The majority of these enterprises indicated that they face challenges in measuring their organisational carbon impacts due to a lack of internal capacity and skills to undertake organisational carbon footprinting (31%) and the lack of internal systems to collect the requisite data (24%).
A further 8% cited the lack of easily accessible guidance, whilst 11% indicated that they do not measure organisational carbon footprint because they believe that the cost of doing so would be too high.
Product carbon measurement, on the other hand, presents challenges to companies of all sizes and from all sectors. The majority of companies, i.e. 24%, highlighted the lack of internal capacity and skills as a barrier to product carbon footprinting. Similarly, 21% of those respondents who do not currently measure product carbon footprint highlighted a lack of systems for collecting life cycle data as a barrier to doing so.
Interestingly, only 10% of respondents identified the lack of accessible and easy to use guidance as a barrier. Given the relative methodological complexity in measuring life cycle GHG emissions, the low proportion of respondents requiring guidance is likely to have resulted from an inadequate understanding amongst respondents of the life cycle dimension to product carbon measurement.
Whilst product carbon footprinting presents challenges to all companies of all sizes, small enterprises are likely to have more difficulties in overcoming them due to a lack of capacity, resources and skills.
The research has identified a series of potential actions which can be grouped to reflect differing timeframes and methods of implementation.

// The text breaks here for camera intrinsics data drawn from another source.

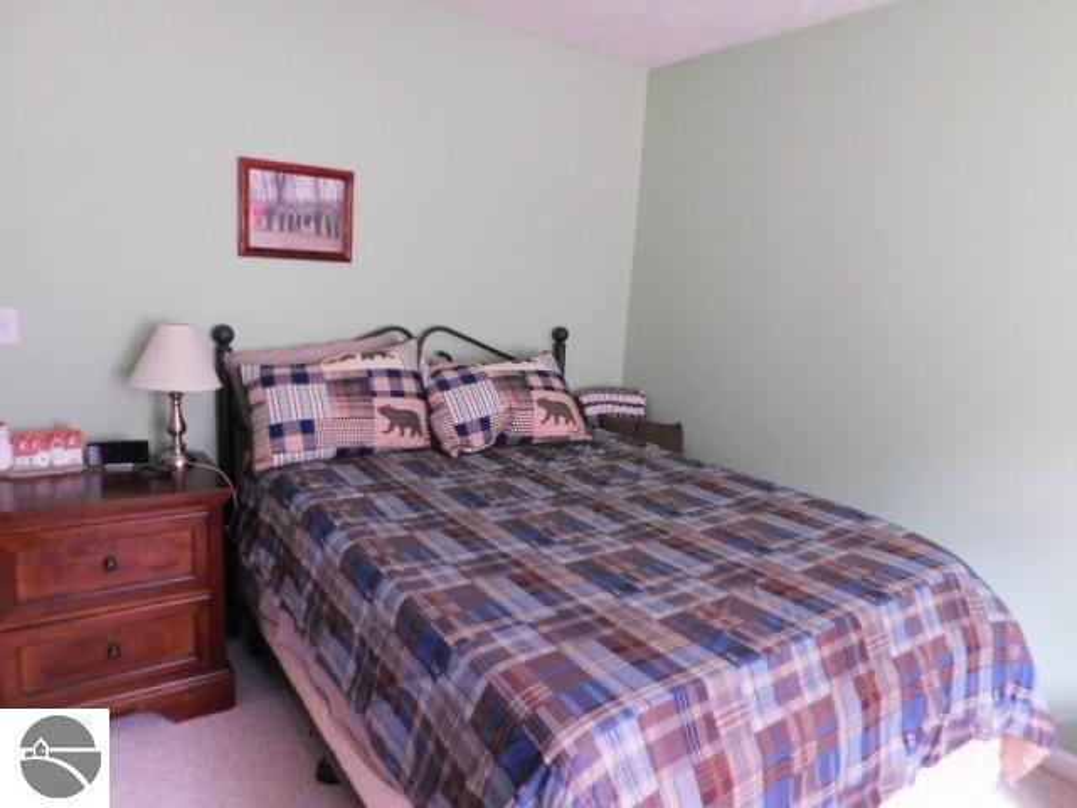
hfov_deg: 73.9
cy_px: 404
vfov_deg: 58.9
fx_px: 716
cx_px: 538
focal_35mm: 23
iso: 800
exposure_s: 1/8
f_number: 3
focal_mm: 4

The quick wins, to be implemented quickly and using existing resources, include the development of easy-to-use guidance and carbon measurement tools. The intermediate
actions, which could be developed through agency collaboration across the island, include provision of training, mentoring and other carbon measurement supports to smaller businesses. The initiatives for exploration, which present resourcing challenges and the need for further discussion over implementation, will include the potential development of online databases of life cycle carbon data and a cross-border demonstrator pilot to show best practice in carbon measurement.